An unsupervised process by which principal components are computed, and the subsequent use of these components in understanding the data
How does PCA help with large data sets of correlated variables?
PCA helps summarize by extracting representative variables aka the ones that explains most of the variability collectively in the original set
Describe the PCA process and its significance?
Compute the principal components then plot them against each other to produce the lowest dimensional views of the data. This is much simpler than looking at the whole dataset. Fitting our principal components to the highest variance, we are producing low-dimensional linear surfaces that are closest to the observations
Describe the first component of PCA
The normalized linear combination of the features that has the largest variance – want to understand this as much as possible
Describe the second component of PCA
Has maximal variance out of all linear combinations that are uncorrelated with the first principal component
Why is the second component of PCA orthogonal to the first?

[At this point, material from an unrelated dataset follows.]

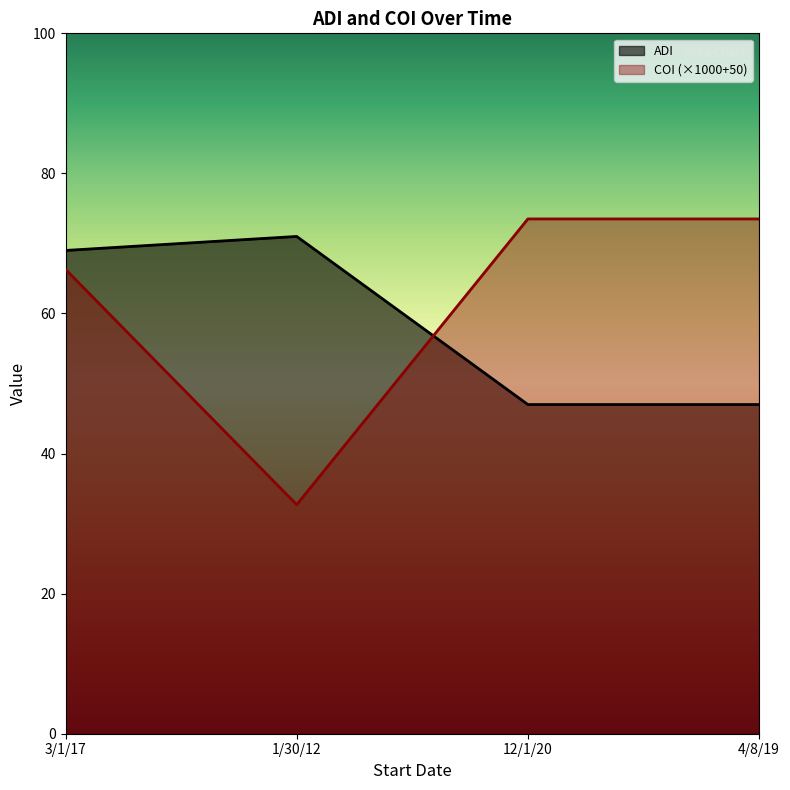

Reading right to left, extract all data points from this chart.

ADI: 4/8/19=47.0	12/1/20=47.0	1/30/12=71.0	3/1/17=69.0
COI: 4/8/19=73.5	12/1/20=73.5	1/30/12=32.7	3/1/17=66.3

To understand best possible with remaining data after the first principal is in place
What is the zero-correlation condition of the first and second component equivalent to what?
The direction of the second component being perpendicular or orthogonal to the first principal component direction
What is the effect of scaling the variables in PCA?
Variability is driving the decision of where components land. So variables should be centered to have mean 0 so we scale with a standard deviation of 1 where we transfer weights of variables and then perform PCA
What is a scree plot and what do we want from it?
Used to identify the number of principal components to consider in our analysis. We want the smallest number of principal components to require a good understanding of the data.